So, yesterday I was working away in the library on my next impressive tome, and this link came in over the bloggy transom, Colonial History: Nothing but Massacres?, in commemoration of the raid by French-allied Indians (Wabanaki, Hurons, and Mohawks) on Deerfield, Massachusetts on the night of February 28-29, 1704. It was posted by Ari Kelman at The Edge of the American West at the very moment I was re-reading the neglected but bloody finale to Colonel Benjamin Church’s Indian-killing career as recounted in his Entertaining passages relating to Philip’s War which began in the month of June, 1675 (1716). (Barbies in the morning, barbarism all afternoon–such is Historiann’s eccentric intellectual life!) Contrary to the title, the book documents his successive Indian fighting expeditions through 1704, when at the age of 65 he proposed leading a murderous raid on the Wabanaki and French Acadians living around the Gulf of Maine in retaliation for the Deerfield attack. Never mind that few if any Acadians or Maine Wabanaki were involved in the Deerfield raid–Church was probably looking for a pretext to attack in Maine and Acadia. (He had attempted a similar raid in 1696 during King William’s War, when he succeeded in killing mostly livestock rather than French or Indian people.)
What does it mean when we frame colonial history (in Ari Kelman’s prankishly exaggerated term) as “nothing but massacres,” rather than as Anglo-American agricultural villages (“peaceable kingdoms”) that through the organic experience of small government developed the concept of “popular sovereignty” and Republicanism?

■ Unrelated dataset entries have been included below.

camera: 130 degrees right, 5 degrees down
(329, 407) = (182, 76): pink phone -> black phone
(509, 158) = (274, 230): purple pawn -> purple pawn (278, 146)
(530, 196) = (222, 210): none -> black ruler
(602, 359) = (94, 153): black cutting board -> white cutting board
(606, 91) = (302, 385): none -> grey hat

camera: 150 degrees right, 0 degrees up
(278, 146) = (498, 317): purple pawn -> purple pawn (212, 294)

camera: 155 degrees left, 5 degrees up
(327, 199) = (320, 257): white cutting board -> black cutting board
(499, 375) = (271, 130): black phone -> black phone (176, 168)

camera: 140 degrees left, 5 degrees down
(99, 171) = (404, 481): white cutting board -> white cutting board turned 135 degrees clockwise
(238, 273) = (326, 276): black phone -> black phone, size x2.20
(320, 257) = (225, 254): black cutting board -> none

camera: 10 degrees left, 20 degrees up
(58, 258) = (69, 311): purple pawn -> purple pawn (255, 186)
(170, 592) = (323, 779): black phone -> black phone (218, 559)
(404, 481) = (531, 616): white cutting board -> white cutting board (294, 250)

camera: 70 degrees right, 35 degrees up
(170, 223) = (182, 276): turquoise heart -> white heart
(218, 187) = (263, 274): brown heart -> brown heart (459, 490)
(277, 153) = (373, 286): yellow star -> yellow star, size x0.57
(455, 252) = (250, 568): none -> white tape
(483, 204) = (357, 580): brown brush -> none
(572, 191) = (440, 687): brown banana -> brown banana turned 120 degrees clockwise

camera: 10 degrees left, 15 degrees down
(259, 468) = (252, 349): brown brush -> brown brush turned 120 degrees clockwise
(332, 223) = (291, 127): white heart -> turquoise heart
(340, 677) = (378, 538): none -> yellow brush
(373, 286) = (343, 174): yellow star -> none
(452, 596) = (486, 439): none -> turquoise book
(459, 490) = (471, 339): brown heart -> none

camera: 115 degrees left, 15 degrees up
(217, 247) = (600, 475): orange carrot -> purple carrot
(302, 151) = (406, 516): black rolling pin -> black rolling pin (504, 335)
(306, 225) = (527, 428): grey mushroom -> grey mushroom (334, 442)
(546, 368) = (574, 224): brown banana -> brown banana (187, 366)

Well, for one, we get a colonial history that merges seamlessly with the history of the United States in the nineteenth and twentieth centuries (“Manifest Destiny,” the Frontier Army, and U.S. imperialism from Cuba and the Phillipines to Iraq). We also get a more inclusive picture of colonial America, which included Indian and African peoples as well as Europeans and Euro-Americans, as well as a colonial history that has more continuities rather than differences with the colonial histories of Mexico, Canada, the Caribbean, and central and South America. Therefore, the “nothing but massacres” frame is something that seriously challenges claims to American Exceptionalism.
One of the problems colonial historians have in writing these more inclusive histories is that we have lengthy, detailed accounts of attacks on English towns and families written by the
survivors, but we have no comparable documentation of English attacks on Indian villages and families, and Native oral histories can’t entirely compensate. Col. Church is so proud of his efforts to imprison and kill Wabanaki and French people that his neglected post-King Philip’s War career can fill in some of these gaps. Church reports that his charge from Governor Joseph Dudley gives him free reign between the Piscataqua and St. Croix Rivers, and over to Mount Desert and Acadia (Nova Scotia), to “use all possible Methods for the burning and destroying of the Enemies Housing, and breaking the Dams of their Corn grounds in the said several places, and make what other Spoils you can upon them, and bring away the Prisoners.” After they “kill’d and took every one both French & Indians, not knowing that any one did escape in all Penobscot,” they proceeded to “Passamequedo” up the St. Croix River, where Church was involved in a confusing skirmish with the scattered locals, “never asking whether they were French or Indians; they being all Enemies alike to me.” Church and his men then proceeded to Acadia to sack and burn the French Acadian town of Menis (Minas), and to take “as many Prisoners as they could desire” from another Acadian town, but declined to attack Port Royal, and so returned to the mainland to seek out Wabanaki settlements in the Penobscot and Kennebec River valleys, especially the Catholic mission town at Norridgewock.
Church was unsuccessful in routing Norridgewock–he reports that when the Wabanaki there had heard that the English had “swept” Penobscot of its “Inhabitants, as if it had been swept with a Broom,” they cleared out of Norridgewock so quickly they left their “Ruff houshold-stuff and Corn behind them.” (This was only one of many failed English expeditions to destroy Norridgewock and its French Jesuit missionaries–a feat they wouldn’t accomplish for another twenty years.) The Norridgewock Wabanaki were mobile and had long-established connections with the mission Indians at St. Francis, near Quebec, but they probably didn’t all head North that summer of 1704–at least some of them remained to counter-attack English towns, especially Wells, Maine, where on August 10 they took dozens of captives, including Esther Wheelwright. Church’s attacks were deadly, but they didn’t dissuade French and Wabanaki people from attacking English towns, as Church had hoped–his attacks probably only fueled their determination to drive the English out of Maine, and that’s a lesson that few in political and military leadership have ever seemed to learn in American history.